SEATTLE — Assistive technology (AT) is equipment used to increase or maintain the functional capabilities of people with disabilities. From prosthetics to educational software, different disabilities necessitate different assistive technologies. In developing countries, it has been estimated that nine out of 10 people in need of assistive technology do not receive it. This negatively affects both those with disabilities and their community. Without assistive technology, people with disabilities lead less productive lives and their communities suffer without the utilization of precious human capital.
AT-Info-Map Looks to Fill a Gap in Access to Assistive Technology in Africa
Around 85 to 95 percent of people in need of assistive technology in Africa do not receive it. The largest obstacles in southern Africa to acquiring assistive technology are a lack of knowledge of the availability of AT equipment, a shortage of service providers and a lack of prerequisite funds. To meet this need, and in conjunction with funding through the Google Impact Challenge, the Assistive Technology Information Mapping Project (AT-Info-Map) was launched in April 2016. The project has other partners, notably the University of Washington and Dimagi. The purpose of the AT-Info-Map Project is to improve access to assistive technologies in southern Africa and, eventually, other developing countries.
Using a mobile app designed by Dimagi, the AT-Info-Map Project is currently mapping and organizing assistive technology suppliers, products and service providers in 10 southern African countries. The mobile app takes this information and helps those seeking assistive technology in Africa easily locate the AT they need. Further, the app provides a user-friendly mechanism to efficiently connect users to a local vendor to purchase the equipment.
Study Demonstrates Success of AT-Info-Map Program in Botswana
A pilot program for the AT-Info-Map mobile application was launched in Botswana in 2016. A recent study set out to determine the effectiveness of the first run of the application. Released in 2018, the case study concluded a generally positive result from the pilot program. Participants in the program, service providers and representatives from NGOs in Botswana were excited by the AT-Info-Map mobile application. The study stated that many participants liked the location service of the app, which helped users find the nearest supplier for their assistive technology needs.

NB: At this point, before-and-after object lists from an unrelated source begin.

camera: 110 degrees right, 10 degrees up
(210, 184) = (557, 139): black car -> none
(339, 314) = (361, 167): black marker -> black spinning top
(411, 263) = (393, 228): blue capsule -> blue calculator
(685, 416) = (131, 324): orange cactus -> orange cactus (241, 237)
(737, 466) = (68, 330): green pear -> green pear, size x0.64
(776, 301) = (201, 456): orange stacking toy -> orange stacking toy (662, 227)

While many expressed their desire to continue using the application, some obstacles did show themselves along the way. Many people with disabilities could not afford a mobile device, partly because these devices are expensive in Botswana and partly because of the high poverty rates among people with disabilities. To make matters worse, telecommunications in sub-Saharan Africa are generally underdeveloped. In struggling communities within an already developing region, this leads to low acquisition rates of AT, and the issue is compounded when people with disabilities do not have the tools to find the equipment they need.
In response to these obstacles, in early 2018 AT-Info-Map launched the Assistive Technology Database, which puts content from the mobile app onto a website so that there are more options for potential users to find assistive technology.

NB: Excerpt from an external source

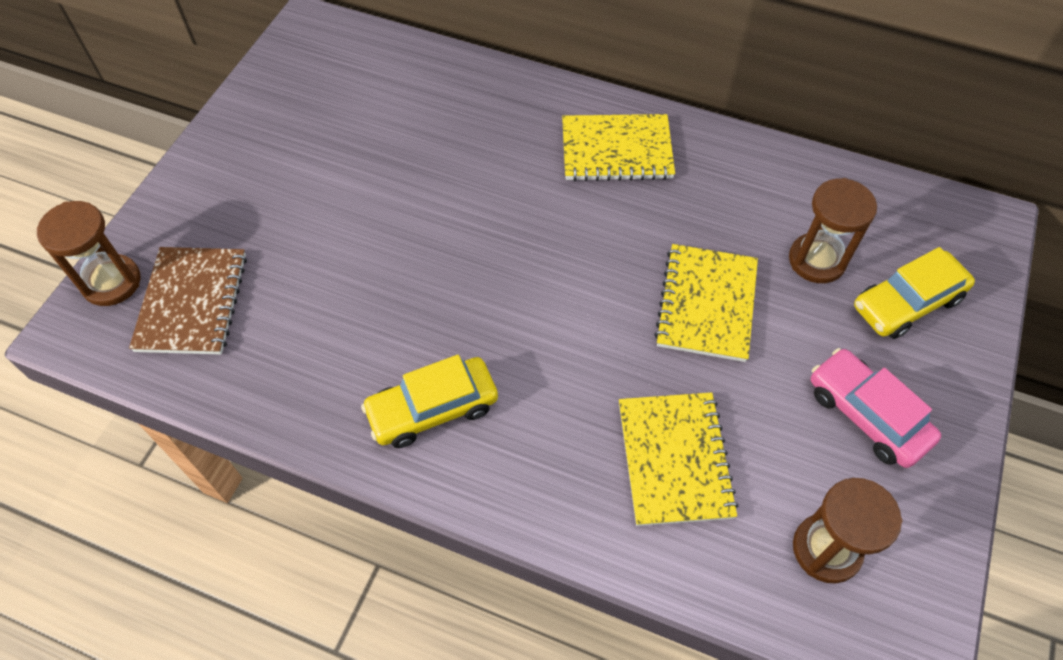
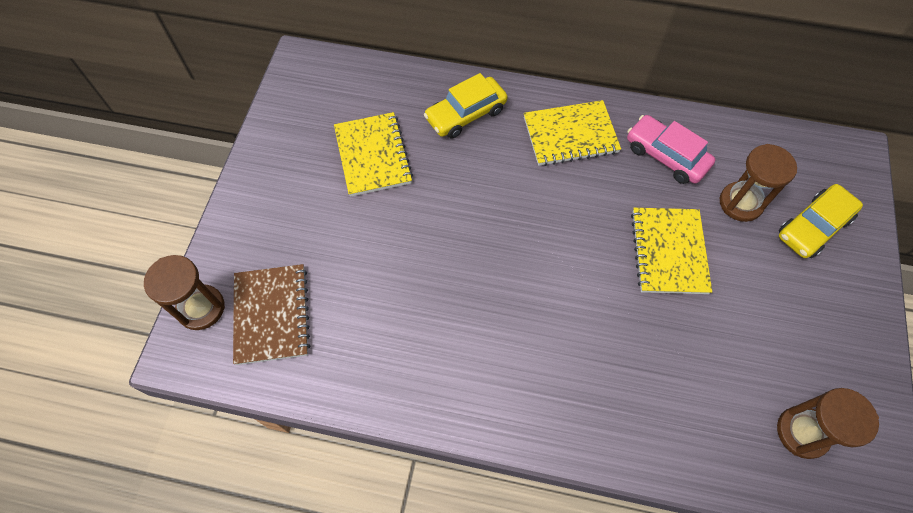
camera: 10 degrees left, 5 degrees up
(432, 409) = (485, 372): yellow car -> yellow car (466, 114)
(674, 460) = (676, 381): yellow notebook -> yellow notebook (373, 156)
(867, 415) = (805, 321): pink car -> pink car (666, 156)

In part because of the early success of the AT-Info-Map mobile application in Botswana, the organization has begun expanding its scope of operation. In February 2018, the organization released plans to expand into five more African countries: Mozambique, Angola, Swaziland, Namibia and Zimbabwe.
The acquisition of assistive technology in Africa and other developing regions of the world allows people with disabilities to live far more productive and fulfilling lives. There is a massive gap in acquisition rates of AT between developed and developing countries. Poverty and geographic isolation prevent many from getting the equipment they need. Through programs like AT-Info-Map, the unmet need for local, cost-effective and quality equipment can be fulfilled in the developing world and the poverty-stricken communities within it.